● Problem to work on:
Report every line in the items below that contains the string "אירופה", copying each such line in full.

[Opening Supplied entries section]

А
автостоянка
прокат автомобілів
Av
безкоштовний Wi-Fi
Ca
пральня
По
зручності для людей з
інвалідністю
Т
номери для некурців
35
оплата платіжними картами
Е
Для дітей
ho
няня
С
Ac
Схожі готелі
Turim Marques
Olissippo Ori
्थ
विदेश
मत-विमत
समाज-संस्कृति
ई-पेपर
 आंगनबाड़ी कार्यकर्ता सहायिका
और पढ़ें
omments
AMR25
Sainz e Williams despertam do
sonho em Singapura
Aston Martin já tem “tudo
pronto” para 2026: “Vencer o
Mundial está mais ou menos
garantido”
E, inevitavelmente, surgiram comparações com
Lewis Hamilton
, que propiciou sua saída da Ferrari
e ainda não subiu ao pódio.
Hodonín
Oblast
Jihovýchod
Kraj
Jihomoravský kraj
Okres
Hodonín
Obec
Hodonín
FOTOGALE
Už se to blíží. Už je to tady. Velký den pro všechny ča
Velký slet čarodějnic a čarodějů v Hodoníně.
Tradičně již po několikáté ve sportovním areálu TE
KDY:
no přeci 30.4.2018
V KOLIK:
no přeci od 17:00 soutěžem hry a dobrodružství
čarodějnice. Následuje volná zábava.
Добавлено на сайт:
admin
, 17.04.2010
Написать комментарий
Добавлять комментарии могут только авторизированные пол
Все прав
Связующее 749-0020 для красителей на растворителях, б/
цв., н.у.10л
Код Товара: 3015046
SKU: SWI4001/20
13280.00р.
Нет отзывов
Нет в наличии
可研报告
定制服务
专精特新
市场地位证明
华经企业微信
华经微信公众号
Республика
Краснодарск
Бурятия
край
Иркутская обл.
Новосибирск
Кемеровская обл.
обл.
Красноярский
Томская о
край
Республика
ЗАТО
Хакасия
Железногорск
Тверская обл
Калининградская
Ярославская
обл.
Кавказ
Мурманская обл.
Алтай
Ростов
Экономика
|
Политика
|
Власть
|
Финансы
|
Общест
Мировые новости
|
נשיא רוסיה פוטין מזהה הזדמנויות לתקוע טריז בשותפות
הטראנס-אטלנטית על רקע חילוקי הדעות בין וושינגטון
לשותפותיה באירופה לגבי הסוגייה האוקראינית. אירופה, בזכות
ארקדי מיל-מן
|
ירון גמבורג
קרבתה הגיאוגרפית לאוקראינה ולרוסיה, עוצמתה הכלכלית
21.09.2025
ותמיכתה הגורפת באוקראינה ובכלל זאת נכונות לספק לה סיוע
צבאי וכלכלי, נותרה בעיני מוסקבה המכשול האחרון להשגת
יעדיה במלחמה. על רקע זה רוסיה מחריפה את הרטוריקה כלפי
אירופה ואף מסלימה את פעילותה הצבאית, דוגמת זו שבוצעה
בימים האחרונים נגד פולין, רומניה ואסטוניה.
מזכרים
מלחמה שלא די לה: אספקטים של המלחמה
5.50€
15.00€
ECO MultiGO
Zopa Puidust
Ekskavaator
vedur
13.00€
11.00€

[Closing Supplied entries section]

● Exercise answer:
לשותפותיה באירופה לגבי הסוגייה האוקראינית. אירופה, בזכות
אירופה ואף מסלימה את פעילותה הצבאית, דוגמת זו שבוצעה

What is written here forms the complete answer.